## Exercise prompt:
Restate the records below exactly. Pictures are not part of the copy.

______

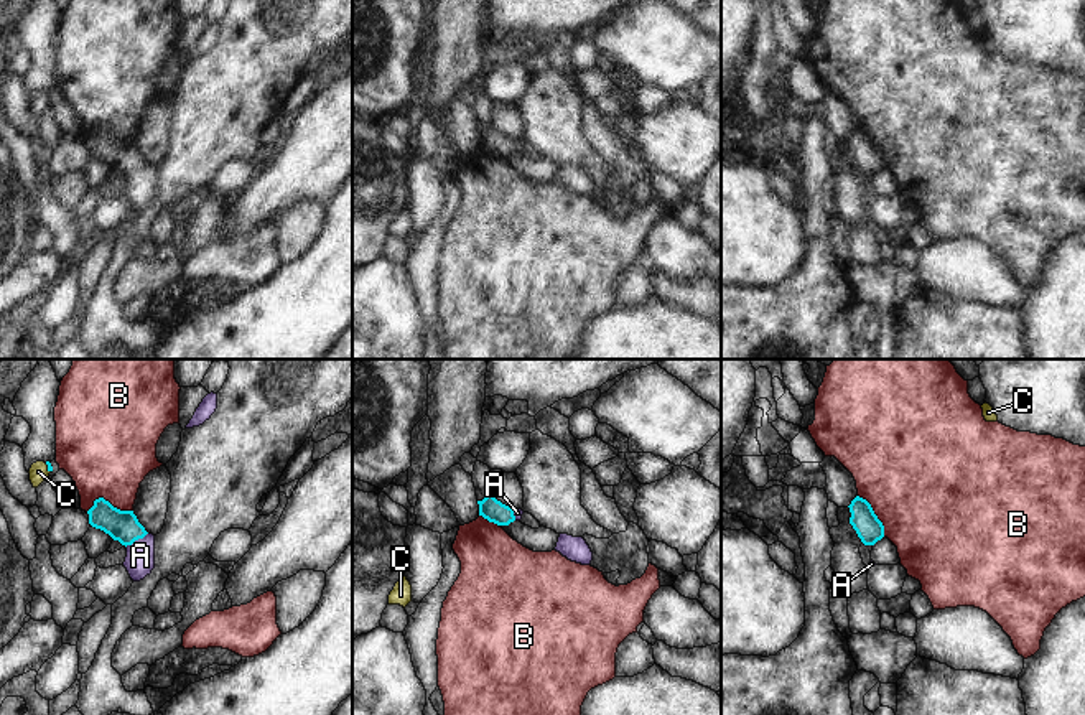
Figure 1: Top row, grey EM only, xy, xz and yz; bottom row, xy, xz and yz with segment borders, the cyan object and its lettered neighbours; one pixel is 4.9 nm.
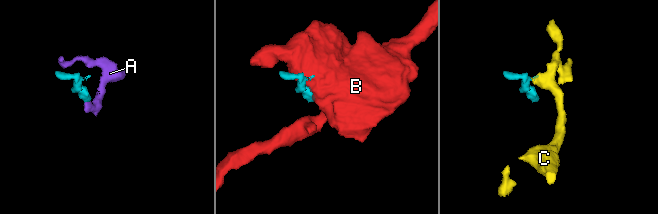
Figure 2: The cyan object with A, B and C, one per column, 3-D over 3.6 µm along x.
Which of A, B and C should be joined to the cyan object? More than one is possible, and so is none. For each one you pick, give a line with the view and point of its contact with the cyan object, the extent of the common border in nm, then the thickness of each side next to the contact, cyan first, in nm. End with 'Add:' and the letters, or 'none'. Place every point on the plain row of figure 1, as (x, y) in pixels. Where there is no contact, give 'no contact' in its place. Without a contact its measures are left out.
A: xy (135, 170) | 130 nm | 150/140 nm
C: xy (48, 99) | 50 nm | 30/90 nm
Add: A, C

______

## Exercise response:
Figure 1: Top row, grey EM only, xy, xz and yz; bottom row, xy, xz and yz with segment borders, the cyan object and its lettered neighbours; one pixel is 4.9 nm.
Figure 2: The cyan object with A, B and C, one per column, 3-D over 3.6 µm along x.
Which of A, B and C should be joined to the cyan object? More than one is possible, and so is none. For each one you pick, give a line with the view and point of its contact with the cyan object, the extent of the common border in nm, then the thickness of each side next to the contact, cyan first, in nm. End with 'Add:' and the letters, or 'none'. Place every point on the plain row of figure 1, as (x, y) in pixels. Where there is no contact, give 'no contact' in its place. Without a contact its measures are left out.
A: xy (135, 170) | 130 nm | 150/140 nm
C: xy (48, 99) | 50 nm | 30/90 nm
Add: A, C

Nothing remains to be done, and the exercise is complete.